Tuesday, February 11, 2014
The halls of the South Carolina State House are adorned with the portraits of men and women who contributed to our rich history. Among the paintings are presidents, governors, generals and poets. And not too far in the future, a portrait of local African American Stephen A. Swails soon will grace the institution as well.
Local attorney Billy Jenkinson, who serves as co-chair for the African-American Historical Alliance, is leading an initiative. The alliance is a statewide organization, which honors African Americans soldiers who served in the Civil War by marking their graves and celebrating their public service who, as freed slaves chose to serve in the Union Army.
Jenkinson, who also represents Williamsburg County, choose the first business day of Black History Month to present the initiative to Williamsburg County Councilmembers. The South Carolina Senate has already passed a resolution authorizing the acceptance of the portrait to be hung alongside the other historical figures. Jenkinson said the organization has raise over half the funds needed to commission the portrait; however, he turned to council for support in purchasing a copy of the original that will hang in the Williamsburg County Courthouse.
Swail's remarkable life was lost to history until the early 1970s when a trunk with his personal papers was found in a trash pile at Brooks and Main Streets in Kingstree. The contents, which were sold to local historian Samuel E. McIntosh who made copies available to the Williamsburgh Historical Society, revealed a treasure trove of records that included documents from the 54th Massachusetts Regiment, electoral records, and correspondence; an extremely valuable find of historical significance. Jenkinson would also research, finding Swails' obituary dated May 1900, which appeared on the front page of The County Record, predecessor of The News.
In 1863, Swails, a free black was living in Elmira, New York joined the 54th Massachusetts Infantry. As a Union soldier, he fought in the Battery Wagner (made famous in the 1990 movie "Glory," the Battle of Olustee, and marched through Williamsburg County in 1865 at the time of the Battle of Boykin's Mill. He was wounded in two battles and was cited for bravery in both. In March 1865, he was commissioned as a 2nd Lieutenant.
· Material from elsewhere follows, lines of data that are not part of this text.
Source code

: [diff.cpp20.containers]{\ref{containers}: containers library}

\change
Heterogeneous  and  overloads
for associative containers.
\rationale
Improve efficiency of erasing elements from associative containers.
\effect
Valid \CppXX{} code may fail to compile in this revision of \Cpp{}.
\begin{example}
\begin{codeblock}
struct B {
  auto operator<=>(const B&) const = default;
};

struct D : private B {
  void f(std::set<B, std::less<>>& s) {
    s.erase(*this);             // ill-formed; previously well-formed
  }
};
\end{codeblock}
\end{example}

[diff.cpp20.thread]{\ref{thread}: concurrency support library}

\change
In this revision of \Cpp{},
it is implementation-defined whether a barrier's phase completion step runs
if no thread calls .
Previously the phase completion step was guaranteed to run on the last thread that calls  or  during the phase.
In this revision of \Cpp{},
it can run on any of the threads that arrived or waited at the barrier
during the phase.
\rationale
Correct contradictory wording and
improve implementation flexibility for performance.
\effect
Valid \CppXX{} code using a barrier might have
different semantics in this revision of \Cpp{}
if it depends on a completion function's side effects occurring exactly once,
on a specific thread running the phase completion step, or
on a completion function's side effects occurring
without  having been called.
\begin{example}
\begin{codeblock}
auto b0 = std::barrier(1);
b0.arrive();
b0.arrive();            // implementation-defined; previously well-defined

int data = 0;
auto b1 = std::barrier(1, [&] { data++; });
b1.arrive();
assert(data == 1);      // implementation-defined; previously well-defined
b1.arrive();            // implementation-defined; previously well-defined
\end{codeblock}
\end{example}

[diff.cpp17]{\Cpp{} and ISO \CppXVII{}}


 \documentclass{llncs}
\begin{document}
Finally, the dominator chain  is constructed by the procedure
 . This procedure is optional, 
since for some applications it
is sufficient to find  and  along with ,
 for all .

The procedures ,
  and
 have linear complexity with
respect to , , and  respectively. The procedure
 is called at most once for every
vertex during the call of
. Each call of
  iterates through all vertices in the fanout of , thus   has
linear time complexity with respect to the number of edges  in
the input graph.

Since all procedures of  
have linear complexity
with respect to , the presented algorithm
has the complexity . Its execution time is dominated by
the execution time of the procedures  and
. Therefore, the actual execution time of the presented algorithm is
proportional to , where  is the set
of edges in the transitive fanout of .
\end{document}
Swails eventually settled in the state where he once did battle. After the Civil War, he located to Charleston where he married and became an agent for the Freedman's Bureau, which assisted newly freed slaves. In 1867, he was assigned to Williamsburg County.
Swails served as Kingstree Mayor and served as a SC senator in 1868, including two terms as president pro tem. While a senator, he was elected a University of South Carolina Trustee. Swails was a delegate to the 1868, 1872 and 1876 Republican national conventions. He became a member of the US Electoral College, and published the Williamsburg Republican. He also joined the bar and opened a law firm. His partner was a white Confederate Army veteran. However, Swails was no stranger to discrimination. After Reconstruction, a white mob tried to assassinate him, which lead to his resigning from local office. Swails would later work in Washington and commute back and forth while his family continued to live in Kingstree.
Jenkinson's presentation to council was boosted by another Kingstree native. Joseph McGill is also a member of the African American Historical Alliance. McGill has worked at the Penn Center, the African American Museum of Iowa and as a field officer for the National Trust for Historic Preservation. In November of 2013, he became a historical consultant with Magnolia Plantation and has spent the majority of his time as the founder of the Slave Dwelling Project. "Because Senator Swails was such a historic figure from Williamsburg County and the only politician to serve as president pro tem of our senate we believe a substantial donation from our county should be forthcoming," said McGill who was dressed in authentic Union soldier attire. "I often put on this uniform in honor of the 200,000 African-Americans that served for the Union during the Civil War. Men - who some were free even before the Civil War - put on this uniform and endured all that they had to endure within their own Union Army just to be soldiers, not to mention what they had to face, facing the Confederate foes."
In 1998, the Williamsburgh Historical Society, in a ceremony erected a historical marker at the location of the Swails home on Main Street across from St. Ann's Catholic Church. In 2006, Swails' unmarked grave was discovered in Charleston. A ceremony hosted by the alliance and other historical groups marking the gravesite with a blue granite monument included a cannon salute and Citadel cadets and Civil War re-enactors in attendance; a proper denouement to an extraordinary man who faced battles and bigotry to become an American hero.